§ WHAT THE EXERCISE ASKS: Collect every line in the items below that contains the string "ResourceAccessChecker", and copy each of those lines in full.

---+---

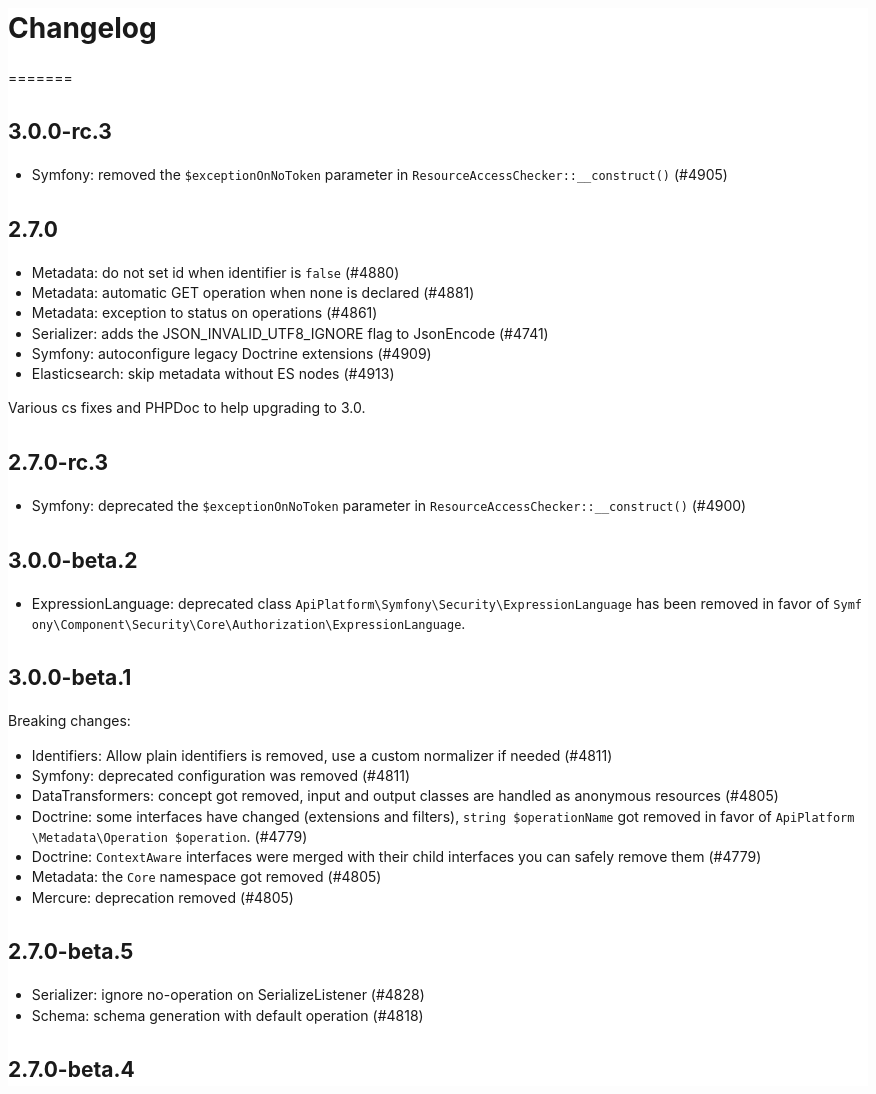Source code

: # Changelog
=======

## 3.0.0-rc.3

* Symfony: removed the `$exceptionOnNoToken` parameter in `ResourceAccessChecker::__construct()` (#4905)

## 2.7.0

* Metadata: do not set id when identifier is `false` (#4880)
* Metadata: automatic GET operation when none is declared (#4881)
* Metadata: exception to status on operations (#4861)
* Serializer: adds the JSON_INVALID_UTF8_IGNORE flag to JsonEncode (#4741)
* Symfony: autoconfigure legacy Doctrine extensions (#4909)
* Elasticsearch: skip metadata without ES nodes (#4913)

Various cs fixes and PHPDoc to help upgrading to 3.0.

## 2.7.0-rc.3

* Symfony: deprecated the `$exceptionOnNoToken` parameter in `ResourceAccessChecker::__construct()` (#4900)

## 3.0.0-beta.2

* ExpressionLanguage: deprecated class `ApiPlatform\Symfony\Security\ExpressionLanguage` has been removed in favor of `Symfony\Component\Security\Core\Authorization\ExpressionLanguage`.

## 3.0.0-beta.1

Breaking changes:

* Identifiers: Allow plain identifiers is removed, use a custom normalizer if needed (#4811)
* Symfony: deprecated configuration was removed (#4811)
* DataTransformers: concept got removed, input and output classes are handled as anonymous resources (#4805)
* Doctrine: some interfaces have changed (extensions and filters), `string $operationName` got removed in favor of `ApiPlatform\Metadata\Operation $operation`. (#4779)
* Doctrine: `ContextAware` interfaces were merged with their child interfaces you can safely remove them (#4779)
* Metadata: the `Core` namespace got removed (#4805)
* Mercure: deprecation removed (#4805)

## 2.7.0-beta.5

* Serializer: ignore no-operation on SerializeListener (#4828)
* Schema: schema generation with default operation (#4818)

## 2.7.0-beta.4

---+---

§ REPLY:
* Symfony: removed the `$exceptionOnNoToken` parameter in `ResourceAccessChecker::__construct()` (#4905)
* Symfony: deprecated the `$exceptionOnNoToken` parameter in `ResourceAccessChecker::__construct()` (#4900)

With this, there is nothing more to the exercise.